There’s a healthcare revolution underway, and while your smartphone may be center-stage in this drama, there’s more to the story than apps. Eric Topol of the Scripps Translational Science Institute joins EconTalk host Russ Roberts for this week’s conversation.
1. What are your top three takeaways from this week’s episode?
2. How can the sharing economy enhance patient-driven health care? How do the barriers to entry for medical services compare to those for rentals or other services? (For more information on the sharing economy and some of its rising stars, you might want to revisit this episode with Marc Andreessen.)
3. When asked about big data, Topol replies, “It’s not big data…it’s big data per individual.” What does he mean by that, and what insights does this suggest about the perils and promise of big data in health care?
4. Have you encountered paternalism from doctors? How did you handle it?
5. If you are a doctor, what concerns you about growing patient power? Do you think this can go too far? Has it affected your practice of medicine?

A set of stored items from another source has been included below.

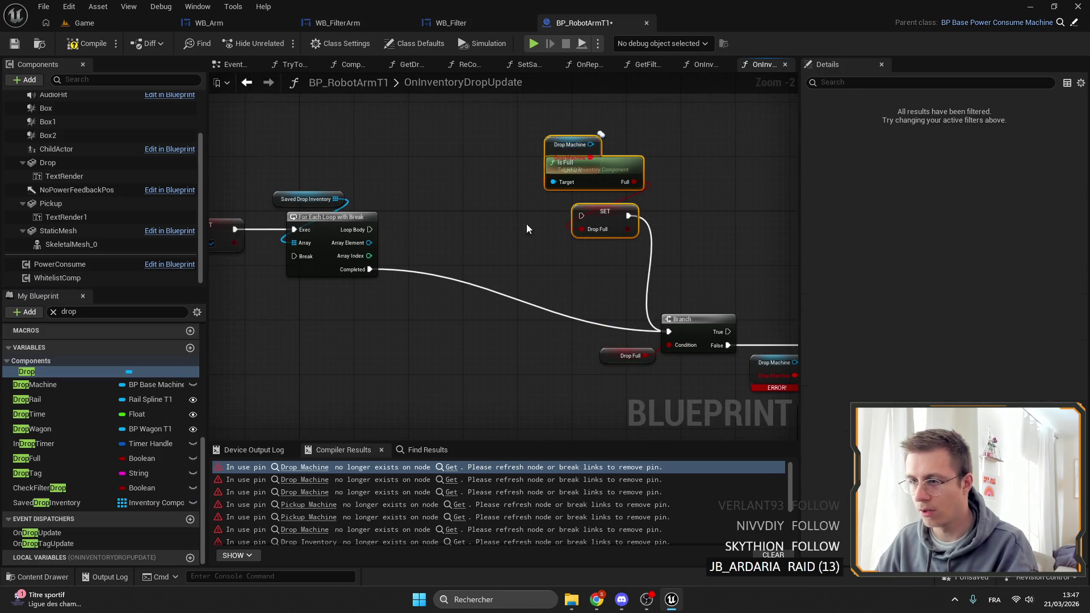
{"action": "mouse_move", "coordinate": [423, 252]}
{"action": "left_mouse_down"}
{"action": "mouse_move", "coordinate": [466, 258]}
{"action": "mouse_move", "coordinate": [607, 191]}
{"action": "mouse_move", "coordinate": [492, 241]}
{"action": "mouse_move", "coordinate": [541, 262]}
{"action": "left_mouse_up"}
{"action": "key", "text": "Escape"}
{"action": "left_click", "coordinate": [624, 154]}
{"action": "key", "text": "Delete"}
Step: Add a Branch on Is Full driven by Loop Body, with False running SET Drop Full
{"action": "type", "text": "branch"}
{"action": "key", "text": "Return"}
{"action": "mouse_move", "coordinate": [387, 248]}
{"action": "left_mouse_down"}
{"action": "mouse_move", "coordinate": [536, 275]}
{"action": "mouse_move", "coordinate": [550, 245]}
{"action": "mouse_move", "coordinate": [597, 255]}
{"action": "left_mouse_up"}
{"action": "mouse_move", "coordinate": [524, 259]}
{"action": "left_mouse_down"}
{"action": "mouse_move", "coordinate": [570, 258]}
{"action": "mouse_move", "coordinate": [583, 273]}
{"action": "mouse_move", "coordinate": [595, 200]}
{"action": "mouse_move", "coordinate": [298, 251]}
{"action": "mouse_move", "coordinate": [345, 272]}
{"action": "left_mouse_up"}
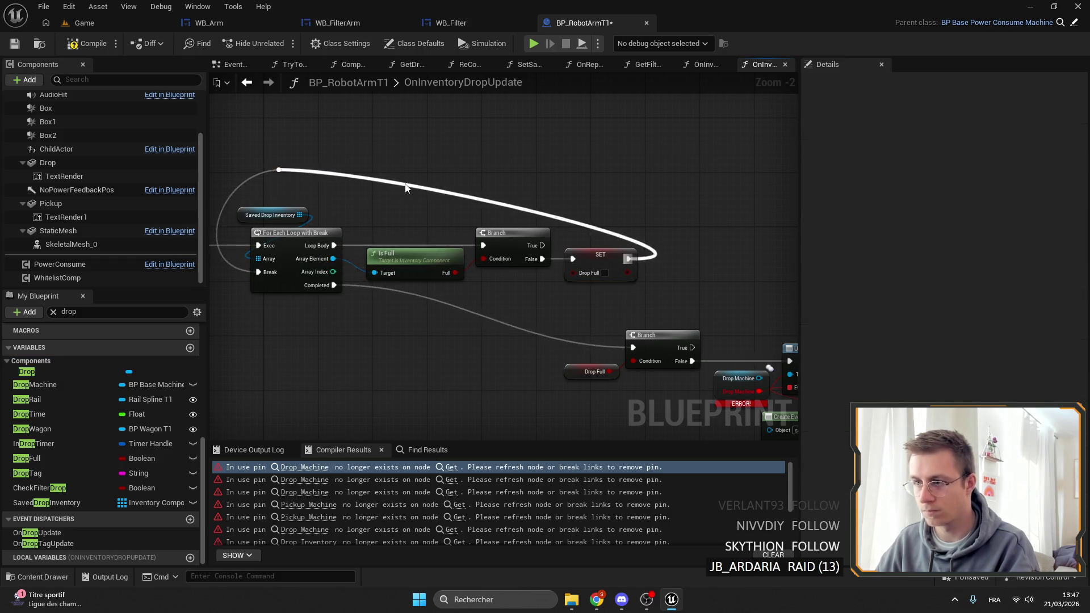
Step: Add a reroute point carrying the return wire above the loop, and move Branch and Drop Full left
{"action": "double_click", "coordinate": [404, 179]}
{"action": "right_click", "coordinate": [404, 179]}
{"action": "mouse_move", "coordinate": [399, 152]}
{"action": "left_mouse_down"}
{"action": "mouse_move", "coordinate": [430, 192]}
{"action": "mouse_move", "coordinate": [634, 176]}
{"action": "left_mouse_up"}
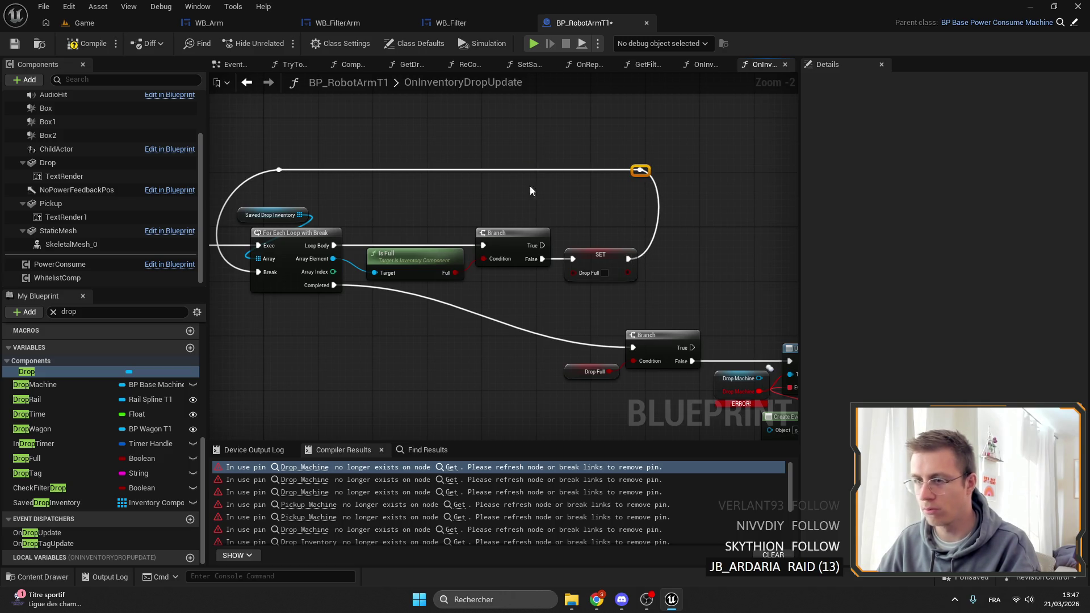
{"action": "left_click_drag", "start_coordinate": [475, 208], "coordinate": [374, 177]}
{"action": "mouse_move", "coordinate": [448, 204]}
{"action": "left_mouse_down"}
{"action": "mouse_move", "coordinate": [581, 267]}
{"action": "mouse_move", "coordinate": [532, 231]}
{"action": "left_mouse_up"}
{"action": "left_click_drag", "start_coordinate": [601, 232], "coordinate": [466, 207]}
Step: Replace the lower loop with a plain For Each Loop over Saved Drop Inventory, run from Branch False
{"action": "mouse_move", "coordinate": [786, 403]}
{"action": "left_mouse_down"}
{"action": "mouse_move", "coordinate": [651, 415]}
{"action": "mouse_move", "coordinate": [483, 358]}
{"action": "mouse_move", "coordinate": [649, 262]}
{"action": "left_mouse_up"}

6. How will your next medical encounter as a patient be different, if at all, after having listened to this week’s conversation?
READER COMMENTS
Saurabh Jha
May 15 2015 at 11:42am
I recently finished reading Dr. Topol’s book. It’s fascinating. I have no doubt that many of his predictions will come true – although I would give a time frame of 50-100 years.
Possessing more information may be empowering but will not yield benefits linearly, and often could be more confusing.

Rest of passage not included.